God always knew what would happen. Nothing and no one could stand in the way of His perfect plan. When Jesus walked out of that tomb, death and sin were defeated forever.  And that same power resides inside those who believe.

Because of the work of God’s power within you, keep praying and keep dreaming. 



Ephesians 3:20 is a beautiful praise offering to God. When Paul wrote it, he made sure to point out that not only is God able, He is able to do immeasurably more than all we ask or imagine. And it all revolves around the love of God. When God sent His Son, He could have chosen to demonstrate His power in a myriad of other ways, yet He chose a tiny, helpless baby who grew up to become a carpenter.  The Creator of the universe chose to display His power through Love.  And this is so crucial to understanding God’s power. 

Whatever you’re asking for, God wants to give you so much more, so keep praying.

Whatever you’re imagining, God has something far greater in mind, so keep dreaming.

Though my dream is still in the early stages, I’m reminded that 2014 also began with a prayer for a child. And not too far into the year, we thought that possibility was completely dead, even with medical intervention. Yet God wielded His power and shattered every doubt I’ve held tightly for the past eight years. And today I'm holding my sweet baby girl, a reminder of His goodness and faithfulness. I can’t deny this miracle that so clearly demonstrates the mighty, matchless power of my God. Who. Is. Able.

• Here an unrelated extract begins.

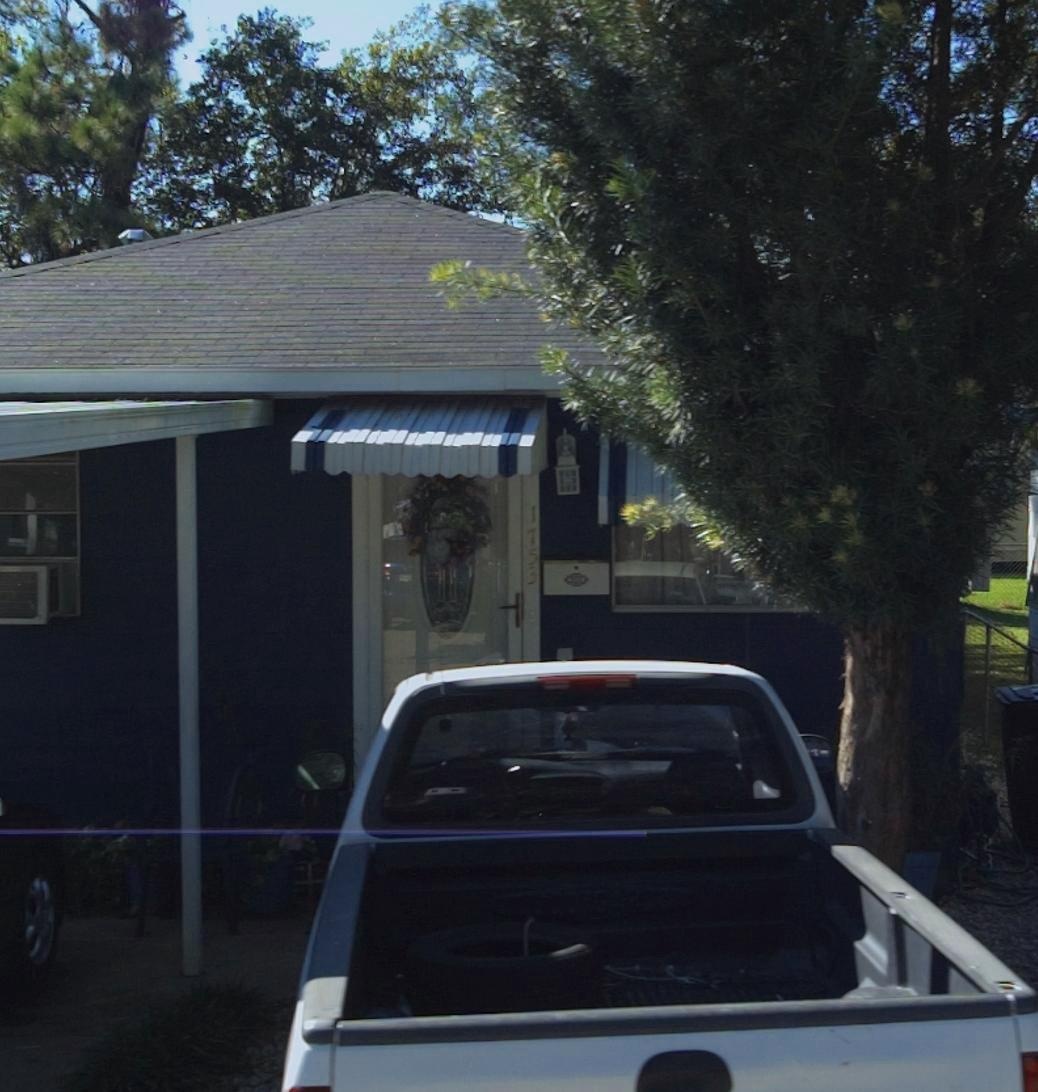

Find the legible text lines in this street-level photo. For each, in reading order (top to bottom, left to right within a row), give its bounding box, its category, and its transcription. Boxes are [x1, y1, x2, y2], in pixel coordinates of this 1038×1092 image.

This beautiful praise song Paul penned reaches a glorious crescendo with this: ”Now to him who is able to do immeasurably more than all we ask or imagine, according to his power that is at work within us, to him be glory in the church and in Christ Jesus throughout all generations, for ever and ever! Amen.” (Ephesians 3:20-21)

What were you praying for one year ago? What dreams were tiny seeds in your soul back at the start of 2014? Consider writing down your dreams for the New Year, or better yet, share them right here by leaving a comment. Let’s decide today to quit rehearsing all of our inabilities and start trusting the God who is able to accomplish His will in our lives.

May God Bless You Abundantly in 2015!